MÉMOIRE Il y a plus de vingt ans un jour d’hiver rude, je vais là bas.

Face à l’auberge toujours debout où festoyaient les responsables nazis, les officiers SS, les professeurs de médecine de la fac de Strasbourg qui faisaient des expériences sur les détenus, auberge toujours présente, accueillant les chasseurs, il y a la chambre à gaz.

Sur la porte de la chambre à gaz une pancarte administrative: “Chambre à gaz provisoirement fermée”.

Sic.

No comment.

C’est “français”.

On paye pour entrer.

On paye pour voir la chambre à gaz.

On peut prendre un billet avec chambre à gaz ou sans chambre à gaz.

La dame vous prévient: “c’est à vingt minutes: si vous faites le tour sans vous attarder vous pourrez arriver avant la fermeture de la chambre à gaz. Ah, vous voulez faire des photos? Ah, ben, je vous déconseille alors, il est 16h 15 et elle ferme à 17h. Remarquez vous pouvez la voir de l’extérieur, vous savez il y a rien de spectaculaire à voir dedans. Et puis vous pourrez prendre un chocolat en face, ça vous rechauffera, vous venez de ma part, hein….”

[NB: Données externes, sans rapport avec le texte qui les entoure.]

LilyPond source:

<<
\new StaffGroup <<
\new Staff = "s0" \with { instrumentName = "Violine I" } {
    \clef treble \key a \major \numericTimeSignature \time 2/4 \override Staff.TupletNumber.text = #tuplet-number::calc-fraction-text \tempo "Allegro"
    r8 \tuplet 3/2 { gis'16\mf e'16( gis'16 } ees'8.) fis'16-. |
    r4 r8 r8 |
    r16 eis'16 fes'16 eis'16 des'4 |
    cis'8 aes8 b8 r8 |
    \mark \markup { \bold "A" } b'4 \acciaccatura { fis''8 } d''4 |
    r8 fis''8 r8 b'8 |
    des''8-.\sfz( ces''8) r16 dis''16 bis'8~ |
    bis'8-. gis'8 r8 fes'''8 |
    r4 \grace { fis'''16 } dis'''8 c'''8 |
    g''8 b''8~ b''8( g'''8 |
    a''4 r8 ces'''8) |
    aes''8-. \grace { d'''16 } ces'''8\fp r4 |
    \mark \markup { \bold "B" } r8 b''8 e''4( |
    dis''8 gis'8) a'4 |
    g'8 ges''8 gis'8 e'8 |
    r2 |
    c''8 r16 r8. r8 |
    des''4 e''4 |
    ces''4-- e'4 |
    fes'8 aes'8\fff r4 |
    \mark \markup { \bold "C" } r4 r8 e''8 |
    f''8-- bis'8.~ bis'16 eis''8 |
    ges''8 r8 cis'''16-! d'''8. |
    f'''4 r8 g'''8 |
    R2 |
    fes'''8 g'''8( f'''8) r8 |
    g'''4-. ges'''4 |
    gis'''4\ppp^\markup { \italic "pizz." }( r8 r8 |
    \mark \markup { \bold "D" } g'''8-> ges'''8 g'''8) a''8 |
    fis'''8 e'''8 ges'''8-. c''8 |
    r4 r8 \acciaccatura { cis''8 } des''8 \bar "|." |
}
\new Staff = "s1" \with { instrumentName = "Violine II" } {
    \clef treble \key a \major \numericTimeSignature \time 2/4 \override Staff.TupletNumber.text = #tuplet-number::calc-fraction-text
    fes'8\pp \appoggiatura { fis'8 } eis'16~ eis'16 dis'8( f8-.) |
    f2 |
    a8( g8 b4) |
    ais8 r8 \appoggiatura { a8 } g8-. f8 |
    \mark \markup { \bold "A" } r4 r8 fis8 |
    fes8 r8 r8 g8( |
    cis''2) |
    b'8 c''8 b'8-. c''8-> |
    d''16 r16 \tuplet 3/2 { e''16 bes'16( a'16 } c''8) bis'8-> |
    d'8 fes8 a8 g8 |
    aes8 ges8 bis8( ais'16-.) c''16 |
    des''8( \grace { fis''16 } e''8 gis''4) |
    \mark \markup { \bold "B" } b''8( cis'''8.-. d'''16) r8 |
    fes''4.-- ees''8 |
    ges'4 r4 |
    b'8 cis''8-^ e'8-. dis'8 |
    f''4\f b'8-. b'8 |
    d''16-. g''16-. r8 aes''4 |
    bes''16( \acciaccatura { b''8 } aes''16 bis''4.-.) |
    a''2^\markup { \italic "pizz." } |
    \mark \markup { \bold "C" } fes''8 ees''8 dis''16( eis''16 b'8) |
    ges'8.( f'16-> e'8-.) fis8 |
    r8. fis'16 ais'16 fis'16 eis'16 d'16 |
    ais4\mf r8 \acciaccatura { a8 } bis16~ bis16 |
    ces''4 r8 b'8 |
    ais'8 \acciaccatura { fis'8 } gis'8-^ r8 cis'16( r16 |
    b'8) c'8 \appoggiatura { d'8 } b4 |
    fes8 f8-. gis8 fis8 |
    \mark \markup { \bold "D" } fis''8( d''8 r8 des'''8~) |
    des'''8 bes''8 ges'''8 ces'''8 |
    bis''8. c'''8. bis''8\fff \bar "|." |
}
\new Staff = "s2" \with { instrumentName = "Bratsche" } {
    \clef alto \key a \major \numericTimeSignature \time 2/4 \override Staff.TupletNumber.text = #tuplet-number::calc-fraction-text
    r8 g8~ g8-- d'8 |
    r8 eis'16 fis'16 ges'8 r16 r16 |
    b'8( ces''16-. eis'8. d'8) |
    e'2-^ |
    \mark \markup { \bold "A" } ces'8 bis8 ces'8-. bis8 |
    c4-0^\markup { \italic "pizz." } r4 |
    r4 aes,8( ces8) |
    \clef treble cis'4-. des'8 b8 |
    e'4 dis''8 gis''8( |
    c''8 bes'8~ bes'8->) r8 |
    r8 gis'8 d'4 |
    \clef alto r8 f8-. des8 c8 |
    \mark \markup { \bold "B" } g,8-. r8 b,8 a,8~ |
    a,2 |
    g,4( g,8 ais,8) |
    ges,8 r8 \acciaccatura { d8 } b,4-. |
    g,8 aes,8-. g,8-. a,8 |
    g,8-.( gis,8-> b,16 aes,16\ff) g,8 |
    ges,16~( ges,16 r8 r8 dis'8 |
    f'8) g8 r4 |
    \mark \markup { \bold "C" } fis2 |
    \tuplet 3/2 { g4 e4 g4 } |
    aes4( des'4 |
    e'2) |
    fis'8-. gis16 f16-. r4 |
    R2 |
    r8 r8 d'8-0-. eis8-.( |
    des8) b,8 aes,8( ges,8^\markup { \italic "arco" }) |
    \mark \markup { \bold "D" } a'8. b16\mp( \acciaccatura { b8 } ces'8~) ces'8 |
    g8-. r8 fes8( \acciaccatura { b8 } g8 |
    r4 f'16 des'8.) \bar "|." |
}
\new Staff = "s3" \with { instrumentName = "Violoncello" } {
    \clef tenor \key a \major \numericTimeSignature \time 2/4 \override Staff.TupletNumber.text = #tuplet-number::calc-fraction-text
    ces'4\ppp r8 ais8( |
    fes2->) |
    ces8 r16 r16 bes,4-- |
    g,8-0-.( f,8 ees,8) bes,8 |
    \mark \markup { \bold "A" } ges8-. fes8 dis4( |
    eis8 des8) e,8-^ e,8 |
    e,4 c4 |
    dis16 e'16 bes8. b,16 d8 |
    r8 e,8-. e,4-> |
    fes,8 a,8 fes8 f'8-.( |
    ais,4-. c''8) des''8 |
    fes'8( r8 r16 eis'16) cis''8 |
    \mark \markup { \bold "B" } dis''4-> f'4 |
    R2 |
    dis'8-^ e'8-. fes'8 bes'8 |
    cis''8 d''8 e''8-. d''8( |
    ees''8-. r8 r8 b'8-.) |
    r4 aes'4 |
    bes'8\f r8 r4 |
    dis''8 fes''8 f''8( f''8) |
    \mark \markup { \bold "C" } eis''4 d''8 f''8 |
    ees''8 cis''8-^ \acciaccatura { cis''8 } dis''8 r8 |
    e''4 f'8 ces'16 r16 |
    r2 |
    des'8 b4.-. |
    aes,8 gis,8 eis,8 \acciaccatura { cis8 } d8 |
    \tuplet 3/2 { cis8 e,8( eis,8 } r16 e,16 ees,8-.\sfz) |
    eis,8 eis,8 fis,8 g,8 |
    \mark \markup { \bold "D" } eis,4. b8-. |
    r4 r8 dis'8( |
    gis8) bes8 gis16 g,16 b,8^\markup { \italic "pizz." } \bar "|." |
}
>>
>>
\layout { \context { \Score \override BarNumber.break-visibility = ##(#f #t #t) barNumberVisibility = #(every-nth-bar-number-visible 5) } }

C’est vrai, c’est pas si spectaculaire… hein, j’ai pas fait de photos. Je me souviens de tout pourtant. Surtout des griffures d’ongles au plafond. Il y a même des ongles qui sont restés plantés.

Il se trouve qu’une sorte de hasard m’a fait trouver dans une brocante en Normandie les volumes comprenant le rapport du colonel américain qui a libéré le camp avec les rapports des soldats, sous officiers et officiers qui sont entrés les premiers, les premières photographies faites, puis le très long et très détaillé rapport de la commission d’enquête américaine: la fille du professeur qui dirigeait les “expériences médicales” sur les juifs, une femme qui a poursuivi sa carrière de professeur de médecine à l’université de Strasbourg et à même été présidente de l’université de médecine dans les années 80, une femme qui avait fait conserver des corps de juifs à la fac de médecine, sinistre tombeau découvert non sans scandale récemment, Michel Cymes s’était fait fort mal voir pour avoir consacré une émission scandalisée à la chose, cette femme a eu l’audace, l’inconscience, la monstruosité de venir entourée de ses assistants prendre contact avec le colonel américain qui menait des investigations et prenait soin de faire enterrer aussi décemment que possible les corps des malheureux suppliciés “au nom de la recherche médicale” en tentant de les identifier: elle prétendait récupérer les corps “au nom de la science” – patron de la fac de médecine de Strasbourg elle a tranquillement terminé sa carrière, couverte d’honneur.